叶子节点和内部节点的布局是不一样的,让我们用enum来跟踪节点类型:

+typedef enum { NODE_INTERNAL, NODE_LEAF } NodeType;

每个节点将对应一个页面。内部节点将通过存储子节点的页码来找到其子代。 B树向pager询问特定的页码,然后指向该页缓存的指针。页面按页面编号排序,一个一个的存储在数据库文件中。

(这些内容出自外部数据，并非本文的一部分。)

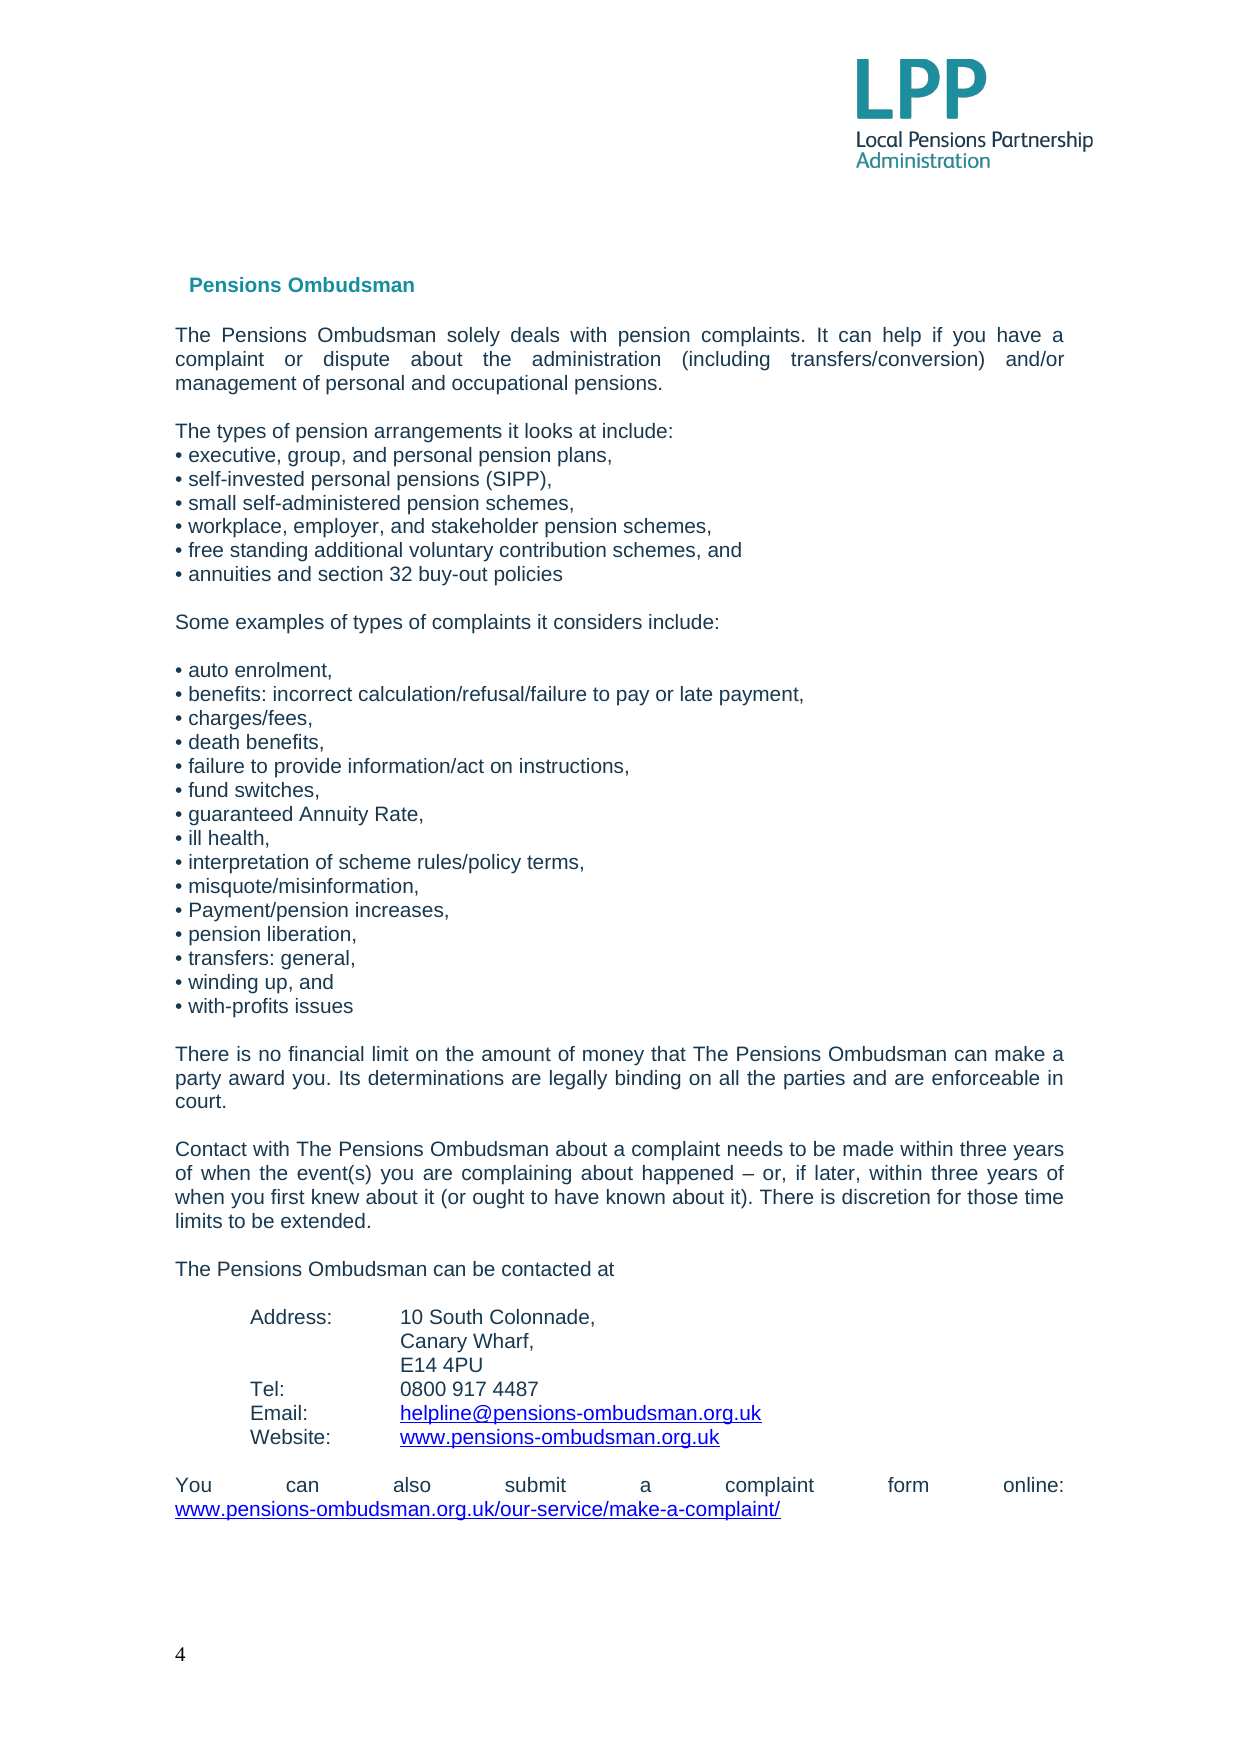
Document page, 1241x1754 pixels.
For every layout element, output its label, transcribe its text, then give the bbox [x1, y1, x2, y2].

在页面起点,节点会在头信息里存储元数据。每个节点都会存储自己的节点类型,不论自己是不是根节点(为了能找到同级节点),也同时存储指向父节点的指针信息。下面为每个头字段的大小和偏移量定义常量:

+/*

+ * Common Node Header Layout

+ */

+const uint32_t NODE_TYPE_SIZE = sizeof(uint8_t);

+const uint32_t NODE_TYPE_OFFSET = 0;

+const uint32_t IS_ROOT_SIZE = sizeof(uint8_t);

+const uint32_t IS_ROOT_OFFSET = NODE_TYPE_SIZE;

+const uint32_t PARENT_POINTER_SIZE = sizeof(uint32_t);

+const uint32_t PARENT_POINTER_OFFSET = IS_ROOT_OFFSET + IS_ROOT_SIZE;

+const uint8_t COMMON_NODE_HEADER_SIZE =

+    NODE_TYPE_SIZE + IS_ROOT_SIZE + PARENT_POINTER_SIZE;

叶子节点的格式

除了这些公共头字段之外,叶节点还需要存储它们包含多少个“单元”。单元格等同于键/值对。

+/*

+ * Leaf Node Header Layout

+ */

+const uint32_t LEAF_NODE_NUM_CELLS_SIZE = sizeof(uint32_t);

+const uint32_t LEAF_NODE_NUM_CELLS_OFFSET = COMMON_NODE_HEADER_SIZE;

+const uint32_t LEAF_NODE_HEADER_SIZE =

+    COMMON_NODE_HEADER_SIZE + LEAF_NODE_NUM_CELLS_SIZE;

叶子节点的主体是单元格的阵列。每个单元格都是一个键,后跟一个值(序列化的行)。

+/*

+ * Leaf Node Body Layout

+ */

+const uint32_t LEAF_NODE_KEY_SIZE = sizeof(uint32_t);

+const uint32_t LEAF_NODE_KEY_OFFSET = 0;

+const uint32_t LEAF_NODE_VALUE_SIZE = ROW_SIZE;

+const uint32_t LEAF_NODE_VALUE_OFFSET =

+    LEAF_NODE_KEY_OFFSET + LEAF_NODE_KEY_SIZE;

+const uint32_t LEAF_NODE_CELL_SIZE = LEAF_NODE_KEY_SIZE + LEAF_NODE_VALUE_SIZE;

+const uint32_t LEAF_NODE_SPACE_FOR_CELLS = PAGE_SIZE - LEAF_NODE_HEADER_SIZE;

+const uint32_t LEAF_NODE_MAX_CELLS =

+    LEAF_NODE_SPACE_FOR_CELLS / LEAF_NODE_CELL_SIZE;

基于这些定义的常量,下面就是叶子节点的布局:

在头部信息中使用布尔值使用整个字节的空间有点低效,但如果用代码来访问这些值会更加容易。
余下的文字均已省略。